Zwykły dzień z Ligą Mistrzów:
— Maciej Szełęga (@SzelegaMaciek) September 15, 2021
➡️ Wygrana Sheriffa Tyraspol
➡️ 9 bramek w Meczu Manchester City - RB Lipsk
➡️ 4 bramki Sebastiena Hallera
➡️ Hat-trick Christophera Nkunku
➡️ PSG traci punkty z Club Brugge
Trochę tęskniłem ❤️ #ChampionsLeague #UCL pic.twitter.com/YoDjWEVh7q
Z tych meczów, które tutaj omawiamy, zdecydowanie najciekawiej zapowiadała się rywalizacja rozgrywana w Manchesterze. Tam przedstawiciele niebieskiej części miasta chcieli zanotować lepszy rezultat, niż ich rywale zza miedzy dzień wcześniej. Jednak zadanie nie zapowiadało się łatwo, bo na Wyspy Brytyjskie przyjechał RB Lipsk. Marka Lipska sukcesywnie rośnie, ale początek tego sezonu nie był zbyt dobry w wykonaniu zawodników prowadzonych przez Jesse Marscha. Ten mecz był idealną okazją do przełamania się, ale - uprzedzając trochę fakty - taka sytuacja nie miała miejsca.

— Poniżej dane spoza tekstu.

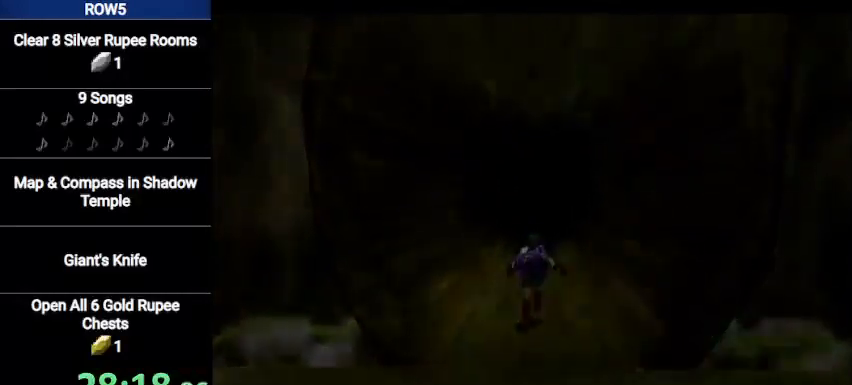
{"buttons": [], "left_stick": "up-left", "right_stick": "center", "events": []}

Manchester City bardzo pewnie wygrał z niemieckim rywalem. Skończyło się na wyniku 6:3, a bramki dla „Obywateli” strzelali Nathan Ake, Jack Grealish, Riyad Mahrez, Joao Cancelo oraz Gabriel Jesus. Dodatkowo jednego samobója wpakował Nordi Mukiele i mieliśmy pięć goli. Co prawda, w barwach Lipska trzy gole strzelił Christopher Nkunku, ale one nic nie dały.
I na zakończenie druga rywalizacja z grupy, którą już poruszyliśmy i to na samym początku. Grupę z udziałem Besiktasu i Borussii dopełniają Sporting Lizbona oraz Ajax Amsterdam.

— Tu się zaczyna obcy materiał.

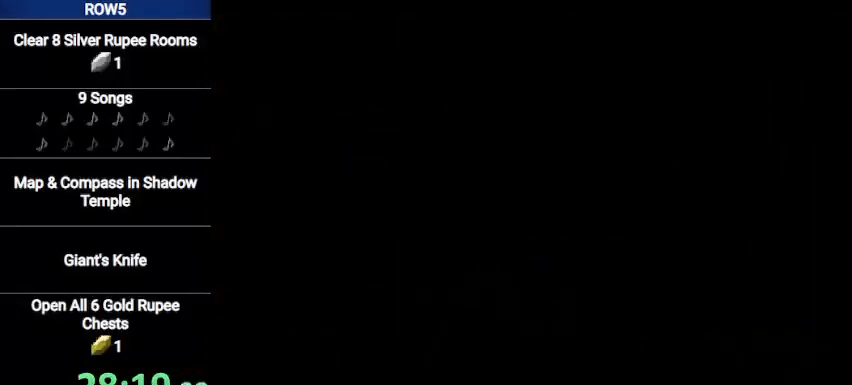
{"buttons": [], "left_stick": "up-left", "right_stick": "center", "events": []}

Tam oglądaliśmy naprawdę wiele bramek i nie mogliśmy narzekać na brak emocji. Holendrzy wpakowali Portugalczykom tyle goli, że nie ma wątpliwości co do tego, kto będzie liderem grupy C. Ajax wygrał 5:1. W tym meczu aż cztery bramki zapakował Sebastian Haller. Rozumiecie to? Gość załadował aż cztery gole w jednym meczu Ligi Mistrzów?